Le Sénat a fait un pas sans précédent vers l’inscription du droit à l’interruption volontaire de grossesse (IVG) dans la Constitution, mercredi 1er février. Les élus du Palais du Luxembourg ont voté à 166 voix pour contre 152 une proposition de loi constitutionnelle visant non pas à inscrire un « droit à l’IVG » – principe notamment défendu par les associations féministes et adopté à l’Assemblée nationale le 24 novembre 2022 par une large majorité – mais « la liberté de la femme de mettre fin à sa grossesse » insérée à l’article 34 de la Constitution. « Un pas vers le compromis » avec l’Assemblée, a salué le garde des sceaux, Eric Dupond-Moretti.

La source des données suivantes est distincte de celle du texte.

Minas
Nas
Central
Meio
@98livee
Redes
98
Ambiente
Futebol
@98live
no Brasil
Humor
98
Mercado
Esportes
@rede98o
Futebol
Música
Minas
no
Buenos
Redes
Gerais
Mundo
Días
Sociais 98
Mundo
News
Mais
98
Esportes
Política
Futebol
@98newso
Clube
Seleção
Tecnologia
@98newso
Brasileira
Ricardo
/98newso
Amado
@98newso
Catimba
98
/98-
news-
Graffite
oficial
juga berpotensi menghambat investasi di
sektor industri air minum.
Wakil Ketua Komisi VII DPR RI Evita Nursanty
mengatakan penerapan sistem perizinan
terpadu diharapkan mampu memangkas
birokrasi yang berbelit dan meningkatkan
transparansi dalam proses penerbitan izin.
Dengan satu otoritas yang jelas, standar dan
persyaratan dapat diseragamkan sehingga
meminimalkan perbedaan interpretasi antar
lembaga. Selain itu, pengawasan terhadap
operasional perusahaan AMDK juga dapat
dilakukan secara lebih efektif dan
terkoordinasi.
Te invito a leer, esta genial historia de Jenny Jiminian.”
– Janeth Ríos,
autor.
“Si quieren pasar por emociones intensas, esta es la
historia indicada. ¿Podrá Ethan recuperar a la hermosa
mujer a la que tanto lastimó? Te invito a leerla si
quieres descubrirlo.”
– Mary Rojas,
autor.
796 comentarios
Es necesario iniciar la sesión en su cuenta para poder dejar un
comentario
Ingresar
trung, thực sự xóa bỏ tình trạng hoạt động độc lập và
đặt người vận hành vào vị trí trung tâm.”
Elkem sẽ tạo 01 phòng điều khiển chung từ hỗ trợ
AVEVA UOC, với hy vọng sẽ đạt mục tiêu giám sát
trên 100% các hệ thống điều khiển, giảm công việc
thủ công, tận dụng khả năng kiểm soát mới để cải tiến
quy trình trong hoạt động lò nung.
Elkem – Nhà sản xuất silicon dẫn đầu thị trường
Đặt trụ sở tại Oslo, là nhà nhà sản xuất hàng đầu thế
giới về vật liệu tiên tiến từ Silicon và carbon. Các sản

Cette proposition a été adoptée par le biais d’un amendement du sénateur de la Manche Philippe Bas (Les Républicains, LR) : « La loi détermine les conditions dans lesquelles s’exerce la liberté de la femme de mettre fin à sa grossesse. » « Il n’y a pas de droit absolu, il y a une liberté déjà reconnue et que nous pouvons écrire dans la Constitution, a justifié Philippe Bas en référence à la loi Veil de 1975 sur l’IVG, mais à la condition qu’il y ait une conciliation entre les droits de la femme enceinte de mettre fin à sa grossesse et la protection de l’enfant à naître après un certain délai. »

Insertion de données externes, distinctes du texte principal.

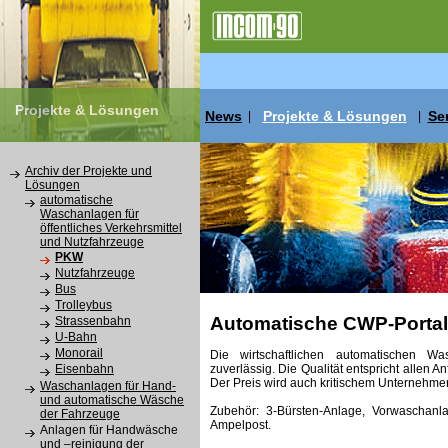
Projekte & Lösungen
News
Projekte & Lösungen
Se
|
|
Archiv der Projekte und
Lösungen
automatische
Waschanlagen für
öffentliches Verkehrsmittel
und Nutzfahrzeuge
PKW
Nutzfahrzeuge
Bus
Trolleybus
Automatische CWP-Porta
Strassenbahn
U-Bahn
Monorail
Die wirtschaftlichen automatischen 
zuverlässig. Die Qualität entspricht allen
Eisenbahn
Der Preis wird auch kritischem Unternehme
Waschanlagen für Hand-
und automatische Wäsche
Zubehör: 3-Bürsten-Anlage, Vorwaschan
der Fahrzeuge
Ampelpost.
Anlagen für Handwäsche
und –reinigung der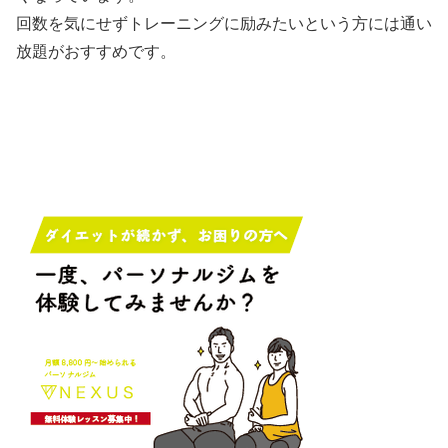
回数を気にせずトレーニングに励みたいという方には通い
放題がおすすめです。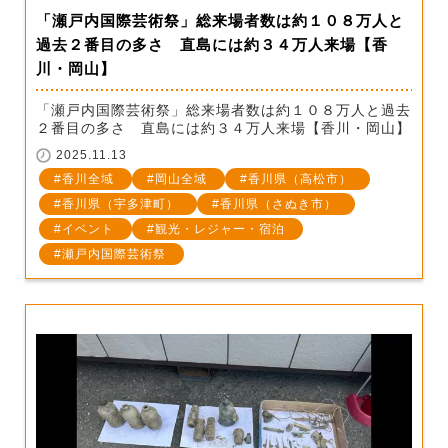
「瀬戸内国際芸術祭」総来場者数は約１０８万人と
過去２番目の多さ 直島には約３４万人来場【香
川・岡山】
「瀬戸内国際芸術祭」総来場者数は約１０８万人と過去
２番目の多さ 直島には約３４万人来場【香川・岡山】
2025.11.13
香川全域
岡山全域
香川県（高松市）
香川県（宇多津町）
香川県（さぬき市）
イベント
観光・レジャー・宿泊
瀬戸内国際芸術祭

A droite, cette démarche solitaire d’amender ce texte a suscité une forme d’incompréhension et même une opposition farouche de certains de ses collègues, à commencer par le président du groupe LR au Sénat, Bruno Retailleau. « Je ne vois strictement aucune raison de modifier le vote que nous avons déjà émis à l’automne dernier, avait prévenu l’élu vendéen en séance. La Constitution française de la Ve République n’est pas faite pour adresser des messages symboliques au monde entier. » En octobre 2022, la droite sénatoriale avait fait échouer sur le même sujet une proposition de loi constitutionnelle de la sénatrice écologiste Mélanie Vogel.

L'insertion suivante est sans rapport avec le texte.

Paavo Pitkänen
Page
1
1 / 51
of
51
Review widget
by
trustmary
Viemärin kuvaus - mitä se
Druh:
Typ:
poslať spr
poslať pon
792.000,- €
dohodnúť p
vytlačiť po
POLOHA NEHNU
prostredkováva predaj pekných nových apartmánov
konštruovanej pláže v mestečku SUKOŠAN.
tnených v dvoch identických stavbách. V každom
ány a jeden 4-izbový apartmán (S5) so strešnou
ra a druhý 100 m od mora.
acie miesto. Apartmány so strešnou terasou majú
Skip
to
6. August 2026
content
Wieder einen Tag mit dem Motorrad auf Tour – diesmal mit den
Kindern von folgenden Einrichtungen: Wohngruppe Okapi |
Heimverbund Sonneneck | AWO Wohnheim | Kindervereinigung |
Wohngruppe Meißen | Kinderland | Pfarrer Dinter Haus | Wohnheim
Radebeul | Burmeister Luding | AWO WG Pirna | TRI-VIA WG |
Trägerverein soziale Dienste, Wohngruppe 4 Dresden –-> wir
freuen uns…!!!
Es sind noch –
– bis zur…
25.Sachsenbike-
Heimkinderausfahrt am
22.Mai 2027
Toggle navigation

Une nouvelle fois, une double confrontation – juridique et politique – s’est déroulée entre opposants et soutiens à la constitutionnalisation de l’IVG, parfois au sein même de la majorité sénatoriale, et ce jusqu’au vote in extremis de l’amendement de M. Bas, ancien collaborateur de Simone Veil. « L’inscription de cet amendement à cet endroit-là ne changera rien », a argué le président de la commission des lois, François-Noël Buffet (LR, Rhône). « Arrêtons de nous faire peur pour des choses qui n’existent pas aujourd’hui. Rien n’est menacé et il ne sert à rien de faire entrer dans la loi fondamentale une liberté qui n’a rien à y faire », a renchéri la sénatrice Muriel Jourda (LR, Morbihan).